We foresee some risk for the Commission if were to make a finding that the
Cutler Files violated the disclaimer statute. Since McIntyre v. Ohio Election
Commission, 514 U.S. 334 (1995), the federal courts have given considerable protection
to anonymous political speech in order to encourage a robust dialogue about public
issues. The cases are not uniform, and the protection is not absolute, so it is difficult to
forecast how the courts would view such a finding of violation by the Commission.
Disclaimer laws have been upheld in spite of various types of constitutional attacks.
Most recently in Citizens United v. Federal Election Commission, 130 S.Ct. 876, 916
(2010), the U.S. Supreme Court found that disclaimer requirements provide information
to the electorate to help them make informed decisions and give proper weight to
different speakers and messages.
The Commission staff is almost always on the side of giving voters more
information about who is trying to influence their decisions in the polling place.

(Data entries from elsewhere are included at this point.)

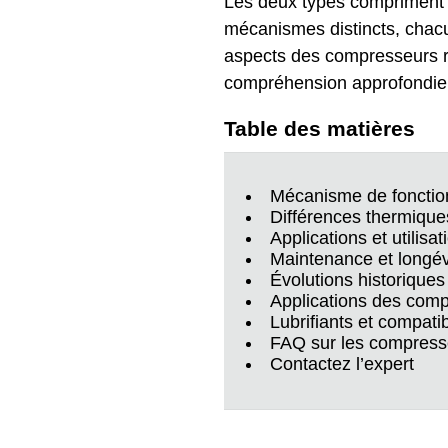
Les deux types compriment l
mécanismes distincts, chacu
aspects des compresseurs ro
compréhension approfondie e
Table des matières
Mécanisme de fonctio
Différences thermiques
Applications et utilisat
Maintenance et longév
Évolutions historiques
Applications des comp
Lubrifiants et compatibi
FAQ sur les compresse
Contactez l’expert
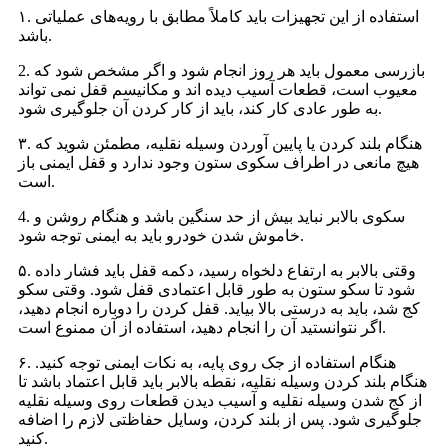
۱. استفاده از این تجهیزات باید کاملاً مطابق با رویه‌های عملیاتی
باشد.
2. بازرسی معمول باید هر روز انجام شود و اگر مشخص شود که
معیوب است، قطعات آسیب دیده اند و مکانیسم قفل نمی تواند
به طور عادی کار کند، باید از کار کردن آن جلوگیری شود.
۳. هنگام بلند کردن یا پایین آوردن وسیله نقلیه، مطمئن شوید که
هیچ مانعی در اطراف سکوی ستون وجود ندارد و قفل ایمنی باز
است.
4. سکوی بالابر نباید بیش از حد سنگین باشد و هنگام روشن و
خاموش شدن خودرو باید به ایمنی توجه شود.
۵. وقتی بالابر به ارتفاع دلخواه رسید، دکمه قفل باید فشار داده
شود تا سکو ستون به طور قابل اعتمادی قفل شود. وقتی سکو
کج شد، باید به درستی بالا بیاید. قفل کردن را دوباره انجام دهید،
اگر نتوانستید آن را انجام دهید، استفاده از آن ممنوع است.
۶. هنگام استفاده از جک روی پایه، به نکات ایمنی توجه کنید.
هنگام بلند کردن وسیله نقلیه، نقطه بالابر باید قابل اعتماد باشد تا
از کج شدن وسیله نقلیه و آسیب دیدن قطعات روی وسیله نقلیه
جلوگیری شود. پس از بلند کردن، وسایل حفاظتی لازم را اضافه
کنید.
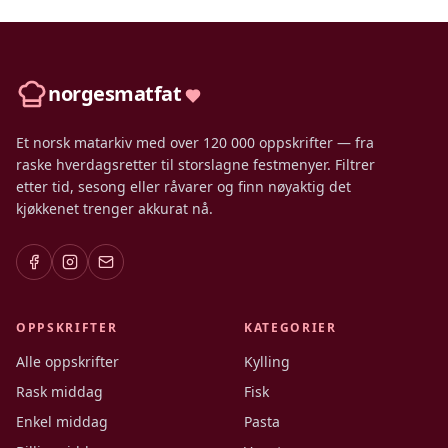
norgesmatfat
Et norsk matarkiv med over 120 000 oppskrifter — fra
raske hverdagsretter til storslagne festmenyer. Filtrer
etter tid, sesong eller råvarer og finn nøyaktig det
kjøkkenet trenger akkurat nå.
OPPSKRIFTER
KATEGORIER
Alle oppskrifter
Kylling
Rask middag
Fisk
Enkel middag
Pasta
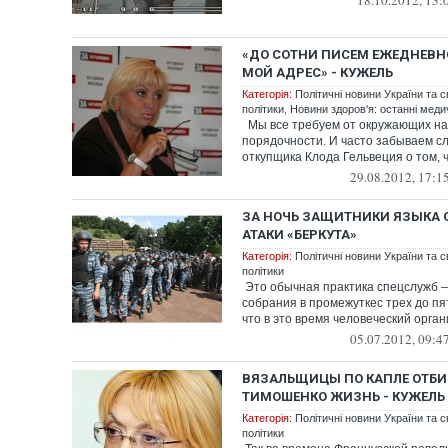
18.10.2012, 13:
«ДО СОТНИ ПИСЕМ ЕЖЕДНЕВН
МОЙ АДРЕС» - КУЖЕЛЬ
Категорія:
Політичні новини України та с
політики
,
Новини здоров'я: останні меди
Мы все требуем от окружающих на
порядочности. И часто забываем с
откупщика Клода Гельвеция о том, чт
29.08.2012, 17:1
ЗА НОЧЬ ЗАЩИТНИКИ ЯЗЫКА 
АТАКИ «БЕРКУТА»
Категорія:
Політичні новини України та с
політики
Это обычная практика спецслужб 
собрания в промежуткес трех до пя
что в это время человеческий орган
05.07.2012, 09:4
ВЯЗАЛЬЩИЦЫ ПО КАПЛЕ ОТБИ
ТИМОШЕНКО ЖИЗНЬ - КУЖЕЛЬ
Категорія:
Політичні новини України та с
політики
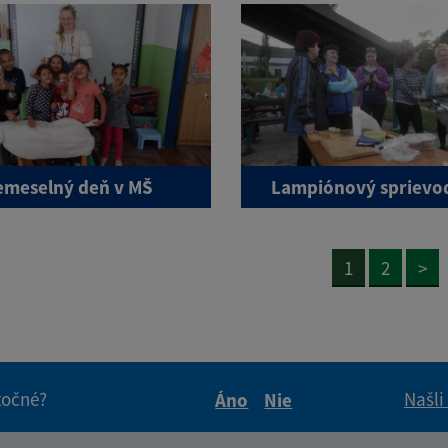
emeselný deň v MŠ
Lampiónový sprievo
1
2
>
itočné?
Našli
Áno
Nie
Boli tieto informácie pre 
Boli tieto informáci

Nevertheless, because the Commission regulates in the area of First Amendment activity,
it needs to be cautious that it does not overstep the limits that the U.S. Constitution
imposes on state governments. The First Amendment doesn’t just regulate lawmakers. It
also constrains how state agencies or departments apply those laws in specific
circumstances.

4
It is also worth considering that when it comes to identifying speakers or
encouraging truthful speech, the Commission is not the only actor in the political arena
(and is, in fact, required by the courts to take a restrained role). First Amendment
jurisprudence recognizes that bad or misleading speech should be addressed – not
through suppression or inhibition by the government – but by good speech from the
private actors in the marketplace of ideas such as the press, other candidates, fact-
checking organizations, and interest groups.